Getting back to the Rangers, their winning ways have shown us a lot of things.
- The Blueshirts have a backup goaltender who is likely ready for number one duties in the NHL. Alexandar Georgiev has appeared in 14 games with a 2.67 GAA and a .926 save percentage. In his last four games, the 23-year old has two shutouts and saved 147 of 151 shots (a stunning .974 save percentage). Granted three of the four teams Georgiev has faced are not currently in the playoff picture and the fourth team (the Golden Knights) has the lowest win percentage of any team slotted for the playoffs right now, but it still is an outstanding feat. Especially if you were watching these games—Georgiev literally was the saving grace. He deserves a shot at number one and with Lundqvist still here and supposed heir apparent Igor Shesterkin playing amazingly in his rookie NA season in Hartford (Igor’s stats rank him first in the AHL among all goalies—15GP, 1.98GAA, .930sv %), the Rangers have some unenviable decisions to make.
- The Rangers’ defense is great jumping into the play and have the most goals in the league for defensemen (26, including the three by Brendan Smith), but as the advanced stats guys tell you, their stats are terrible entering the zone with the puck and, as seen above, the Blueshirts are allowing way too many shots on goal.

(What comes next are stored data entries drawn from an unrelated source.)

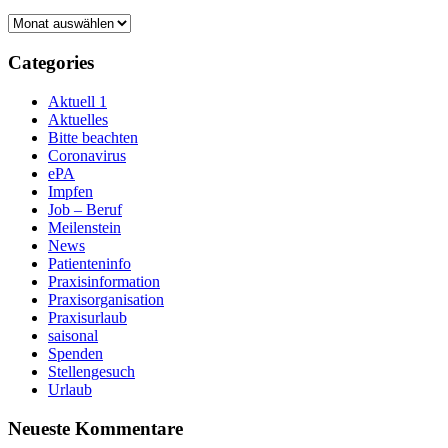
Archive
Categories
Aktuell 1
Aktuelles
Bitte beachten
Coronavirus
ePA
Impfen
Job – Beruf
Meilenstein
News
Patienteninfo
Praxisinformation
Praxisorganisation
Praxisurlaub
saisonal
Spenden
Stellengesuch
Urlaub
Neueste Kommentare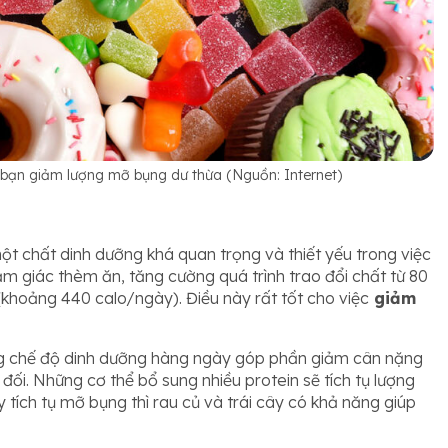
bạn giảm lượng mỡ bụng dư thừa (Nguồn: Internet)
ột chất dinh dưỡng khá quan trọng và thiết yếu trong việc
ảm giác thèm ăn, tăng cường quá trình trao đổi chất từ 80
(khoảng 440 calo/ngày). Điều này rất tốt cho việc
giảm
g chế độ dinh dưỡng hàng ngày góp phần giảm cân nặng
ối. Những cơ thể bổ sung nhiều protein sẽ tích tụ lượng
y tích tụ mỡ bụng thì rau củ và trái cây có khả năng giúp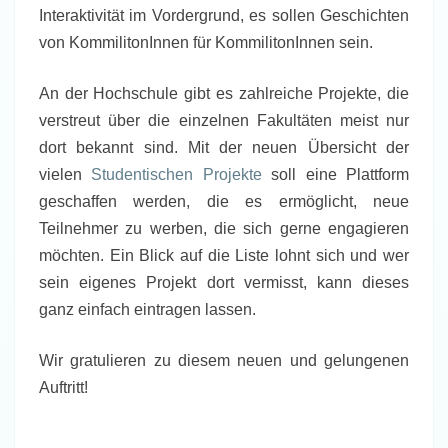
Interaktivität im Vordergrund, es sollen Geschichten
von KommilitonInnen für KommilitonInnen sein.
An der Hochschule gibt es zahlreiche Projekte, die
verstreut über die einzelnen Fakultäten meist nur
dort bekannt sind. Mit der neuen Übersicht der
vielen
Studentischen Projekte
soll eine Plattform
geschaffen werden, die es ermöglicht, neue
Teilnehmer zu werben, die sich gerne engagieren
möchten. Ein Blick auf die Liste lohnt sich und wer
sein eigenes Projekt dort vermisst, kann dieses
ganz einfach eintragen lassen.
Wir gratulieren zu diesem neuen und gelungenen
Auftritt!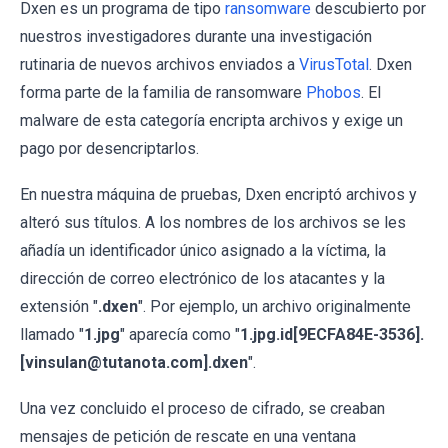
Dxen es un programa de tipo
ransomware
descubierto por
nuestros investigadores durante una investigación
rutinaria de nuevos archivos enviados a
VirusTotal
. Dxen
forma parte de la familia de ransomware
Phobos
. El
malware de esta categoría encripta archivos y exige un
pago por desencriptarlos.
En nuestra máquina de pruebas, Dxen encriptó archivos y
alteró sus títulos. A los nombres de los archivos se les
añadía un identificador único asignado a la víctima, la
dirección de correo electrónico de los atacantes y la
extensión "
.dxen
". Por ejemplo, un archivo originalmente
llamado "
1.jpg
" aparecía como "
1.jpg.id[9ECFA84E-3536].
[vinsulan@tutanota.com].dxen
".
Una vez concluido el proceso de cifrado, se creaban
mensajes de petición de rescate en una ventana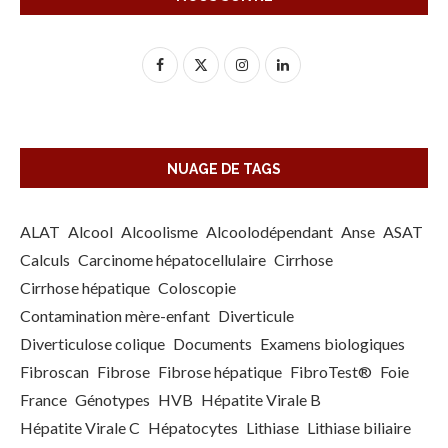
NUAGE DE TAGS
ALAT
Alcool
Alcoolisme
Alcoolodépendant
Anse
ASAT
Calculs
Carcinome hépatocellulaire
Cirrhose
Cirrhose hépatique
Coloscopie
Contamination mère-enfant
Diverticule
Diverticulose colique
Documents
Examens biologiques
Fibroscan
Fibrose
Fibrose hépatique
FibroTest®
Foie
France
Génotypes
HVB
Hépatite Virale B
Hépatite Virale C
Hépatocytes
Lithiase
Lithiase biliaire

This must change; eventually the goaltending will not be able to continue to make up for these mistakes and the young defenseman have to learn the two way game. The game plan cannot be just flood the offensive zone, rack up goals, and hope the netminder will stand on his head and not give up four goals a night (NYR is scoring an overage of 3.21 GPG). As they say in the stats world, this is not sustainable over the long haul, and that includes the coming years.
- Speaking of the rebuild, if the Rangers want it to be successful, it requires their prospects to play regularly. Whether the team will keep the young players they have obtained (by trade or draft) over the last few years or trade them for needed assets down the line, the players must actually play now to develop. Skating on a fourth line for less than 10 minutes an NHL game will not help a player develop sufficiently to either maximize their own potential or maximize the Rangers’ return for him. Not just Andersson, but more of the younger players need to see ice time in Hartford, even if it means that lesser talents are skating in New York. The Blueshirts have not had so many talented prospects, at all positions, in all the years that I have been covering the team. Everyone wants to win, but let’s never forget that we are in the middle (yes, middle) of a rebuild and development is still more important than winning at this point. So, although 6-3-1 is amazing and to be enjoyed, let’s remember that the team’s ultimate goal is a Stanley Cup, which, according to the statisticians is at least a couple of years away.